Even his critics cannot deny that George W. Bush is a master of staging. His "Mission Accomplished" landing on an aircraft carrier was worthy of Cecil B. DeMille, and his reign has consisted of one glittering patriotic masque after the next. In the words of Frank Rich, his Iraq war was "The Greatest Story Ever Sold." But reality has overwhelmed Bush's stagecraft, and what he once dreamed of as the majestic climax of his mighty drama, the execution of Saddam Hussein, has revealed his entire Iraq spectacle to be a grotesque theater of blood.
Bush wanted Saddam's execution to follow classical precepts and take place offstage. In his "Poetics," Aristotle wrote that it was preferable for the dramatist to describe a death, rather than depict it. Aristotle's reasoning, of course, was the exact opposite of Bush's. He wanted to enhance the audience's feeling of pity and terror at the death of a tragic hero, while the Bush administration wanted to make sure that Saddam's death did not turn him into such a hero. In fact, Saddam had become a bit player, his villainy swallowed up by the horror show of Iraq, but still Bush intended his execution to allow the audience to contemplate Saddam's sins, give thanks for America's actions in removing him, and experience a patriotic catharsis. Then Bush could return to playing his favorite role, former wastrel turned war hero Henry V, and urge us "once more unto the breach, dear friends."
But something went wrong. Saddam's final performance, in which he showed dignity in the face of the taunts and curses of his Shiite killers, erased memories of his humiliating capture and made him a pan-Arab hero, a symbol of resistance to the hated Americans. And the entire macabre scene revealed Bush's war to be not a triumphant Shakespearean history but a nihilistic Jacobean revenge tragedy, a corpse-strewn tale in which blood simply begets blood.
All but the most ghoulish war supporters have condemned Saddam's disgraceful execution, which resembled a revenge killing more than it did a dignified judicial process. It was impossible to reconcile this degrading spectacle with the Bush administration's lofty rhetoric about justice and democracy. Saddam's sordid end was simply one more example of Iraq's descent into a hellish pit of vengeance and sadism. And it made a mockery of Bush's purely theatrical plans to "surge" troops into Iraq: The fact that America's "allies" were capable of behaving like this shows that their agenda is different from ours, and that we have no capacity to influence it militarily.
But overlooked in the disgust over the primitive, vengeful nature of Saddam's execution is the fact that Bush's entire Iraq war, like most wars, was ultimately an act of revenge. There is no such thing as a clean war: As Goya said in the title of one of his horrific etchings of war, "This always happens." When you set out to kill people, you cannot control what happens afterward; as in revenge tragedy, death inspires more death. Saddam's ugly end is no unfortunate anomaly, it is a hideous microcosm of the entire war -- one started by Bush, but supported by a large percentage of the American people, who were driven by the same primitive passions that led Muqtada al-Sadr's men to curse a man about to die. Before we throw stones at the Iraqis for their tribal vengefulness, we would do well to contemplate the degree to which we share it, and think again before we launch a vengeful war.

▶ _WHAT THIS EXERCISE ASKS_:
(1) In two sentences, what does the essay on Saddam Hussein's execution and the Iraq war argue?
(2) Can you continue the essay on Saddam Hussein's execution and the Iraq war from its last sentence?

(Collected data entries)
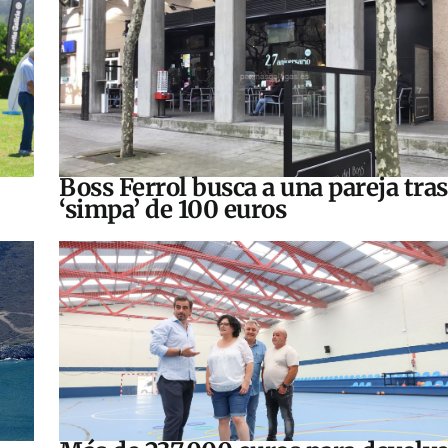
Boss Ferrol busca a una pareja tra
‘simpa’ de 100 euros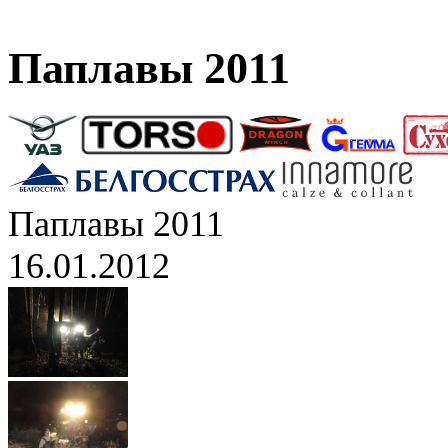
Паплавы 2011
Паплавы 2011
16.01.2012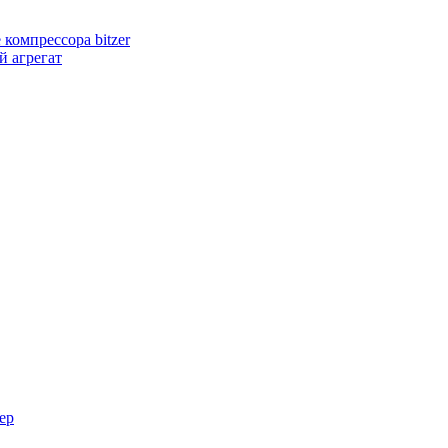
компрессора bitzer
 агрегат
ер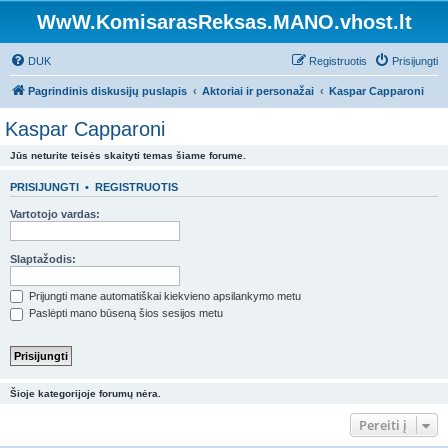
WwW.KomisarasReksas.MANO.vhost.lt
DUK
Registruotis
Prisijungti
Pagrindinis diskusijų puslapis
Aktoriai ir personažai
Kaspar Capparoni
Kaspar Capparoni
Jūs neturite teisės skaityti temas šiame forume.
PRISIJUNGTI
•
REGISTRUOTIS
Vartotojo vardas:
Slaptažodis:
Prijungti mane automatiškai kiekvieno apsilankymo metu
Paslėpti mano būseną šios sesijos metu
Šioje kategorijoje forumų nėra.
Pereiti į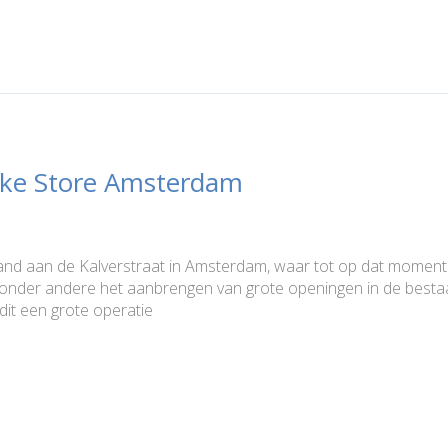
ike Store Amsterdam
and aan de Kalverstraat in Amsterdam, waar tot op dat moment 
der andere het aanbrengen van grote openingen in de bestaan
it een grote operatie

▶ _ANSWERS BELOW_:
(1) The essay argues that Bush meant Saddam Hussein's execution to happen offstage as the climax of his Iraq drama, letting the audience contemplate Saddam's sins and feel a patriotic catharsis, but Saddam's dignity before his Shiite killers' taunts made him a pan-Arab hero and revealed the war as a revenge tragedy in which blood begets blood. It contends that this sordid execution was a microcosm of a war that was itself an act of revenge, backed by many Americans driven by the same primitive passions, and that Americans should recognize their own vengefulness before launching another vengeful war.

(2)
America has always been obsessed with revenge. The angry god who holds sinners in his hands is a national archetype going back to Jonathan Edwards. Melville's Ahab wants to smite the White Whale out of vengeance. And the aggrieved hero who seeks vengeance continues to dominate our popular culture, from "Dirty Harry" to "Death Wish" to "Kill Bill." "Payback is a bitch" and "I'm mad as hell and I'm not going to take it anymore" are our watchwords, only slightly checked by "Don't get mad, get even."
But if revenge is a universal American obsession, its true home is on the political right. Fear, resentment and calls for revenge are closely related, and these qualities -- together with a belief that "real" Americans and "authentic" emotions and beliefs have been pushed aside by phony elites -- have long driven right-wing politics. The 1930s demagogue Father Coughlin, whose enormously popular broadcasts combined anti-capitalism, anti-Communism and anti-Semitism, utilized them; so did Joe McCarthy. The rise of the "Reagan Democrats," working-class and lower-middle-class whites whose racially tinged resentment of do-gooder social programs drove them to the right, reshaped America's entire political landscape.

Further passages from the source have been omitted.